If a person has confirmed coronavirus with mild symptoms and is not at risk, they may stay at home for the duration of the illness. However, the condition of the patient must be monitored, and the local health centre or the Medical Helpline (tel. 116 117) should be contacted if necessary. In an emergency, the general emergency number 112 should always be called.
If you get sick yourself
- Make an appointment for a coronavirus test if you have symptoms suggestive of the coronavirus.
- Avoid close contact with others and stay at home. Respiratory infection usually passes during about one week of rest at home.
- When ill, rest and adequate intake of fluids is important. Fever and aches can be relieved with medicines that are available from a pharmacy without a prescription.
- Ensure good hand and cough hygiene.
- Monitor your condition and contact your local health centre if necessary. If you need to see a physician, wear a face mask or cover your mouth and nose with a disposable handkerchief when leaving the house.
- If the test confirms that you have been infected with coronavirus, you will be placed in isolation.
When caring for a sick person
- When a person with respiratory infection is at home, others living in the same household can reduce the risk of infection by avoiding close contact with the sick person and ensuring good hand hygiene.
- Monitor the sick person’s condition and seek treatment if necessary.
- Handwashing is particularly important when you have been in contact with a sick person, are staying in the same space as the sick person, or have handled handkerchiefs or laundry.

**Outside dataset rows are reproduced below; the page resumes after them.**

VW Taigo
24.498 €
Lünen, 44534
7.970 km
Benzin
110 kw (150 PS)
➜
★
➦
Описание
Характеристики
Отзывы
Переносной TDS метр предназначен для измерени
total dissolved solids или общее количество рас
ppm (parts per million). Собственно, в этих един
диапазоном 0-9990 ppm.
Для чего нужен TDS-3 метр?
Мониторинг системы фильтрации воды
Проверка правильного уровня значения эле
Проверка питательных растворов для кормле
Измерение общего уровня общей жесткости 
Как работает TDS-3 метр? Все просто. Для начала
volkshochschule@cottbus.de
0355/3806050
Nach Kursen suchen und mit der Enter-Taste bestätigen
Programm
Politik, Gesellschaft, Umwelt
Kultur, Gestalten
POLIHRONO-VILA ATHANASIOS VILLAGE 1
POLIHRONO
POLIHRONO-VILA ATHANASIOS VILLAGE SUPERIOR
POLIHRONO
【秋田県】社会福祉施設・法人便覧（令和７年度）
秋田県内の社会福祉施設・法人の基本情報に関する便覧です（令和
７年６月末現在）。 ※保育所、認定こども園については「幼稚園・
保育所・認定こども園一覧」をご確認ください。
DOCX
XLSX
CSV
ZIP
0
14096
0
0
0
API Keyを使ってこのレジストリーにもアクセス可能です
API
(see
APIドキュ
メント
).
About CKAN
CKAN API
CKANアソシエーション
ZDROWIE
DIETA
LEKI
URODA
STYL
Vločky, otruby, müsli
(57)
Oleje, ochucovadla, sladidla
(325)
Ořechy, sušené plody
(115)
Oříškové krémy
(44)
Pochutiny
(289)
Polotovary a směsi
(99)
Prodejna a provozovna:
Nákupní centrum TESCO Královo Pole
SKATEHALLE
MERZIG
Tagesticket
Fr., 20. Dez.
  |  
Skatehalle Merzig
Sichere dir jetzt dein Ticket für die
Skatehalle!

When caring for a sick child
- If possible, only one adult should care for the child. A person belonging to a high-risk group should not be the primary carer of the sick child.
- Make sure that the child receives sufficient fluids. If the child has no appetite or cannot eat due to a sore throat, for example, sugary drinks can provide sufficient energy.
- When holding a sick child in your arms, hold them in such a way that they cannot cough directly in your face.
Reducing the risk of infection at home
- If possible, only one adult should care for the affected person. A person belonging to a high-risk group should not be the primary carer of the sick child.
- If possible, others living in the same household should stay in a different room. If this is not possible, a distance of at least one metre should be kept from the sick person. For example, the sick person could sleep in a different bed.
- If you belong to a high-risk group but cannot avoid close contact with a sick person, consider using a mouth and nose protector if one is available.
- Do not invite visitors to the home during illness.
- Ensure good ventilation in shared areas, for example by opening windows in toilets, the kitchen and bathroom.
- Practise good hand and cough hygiene. Use a towel of your own to dry your hands.
- Throw used handkerchiefs and other disposable products in the rubbish. Be sure to wash your hands if you touch used handkerchiefs, etc.
- It is a good idea to wipe contact surfaces and table surfaces daily using a normal detergent. Frequently touched surfaces include door handles, light switches and remote controls.
- Clean toilet facilities daily, and avoid splashes. A household disinfectant can be used for more effective cleaning.
- Bedlinen, cutlery and dishes used by sick persons do not need to be washed separately. However, wash cutlery and dishes after each use.
- Wash bedlinen in the usual way. Avoid unnecessary handling of laundry. After handling dirty laundry, wash your hands thoroughly with water and soap or disinfectant.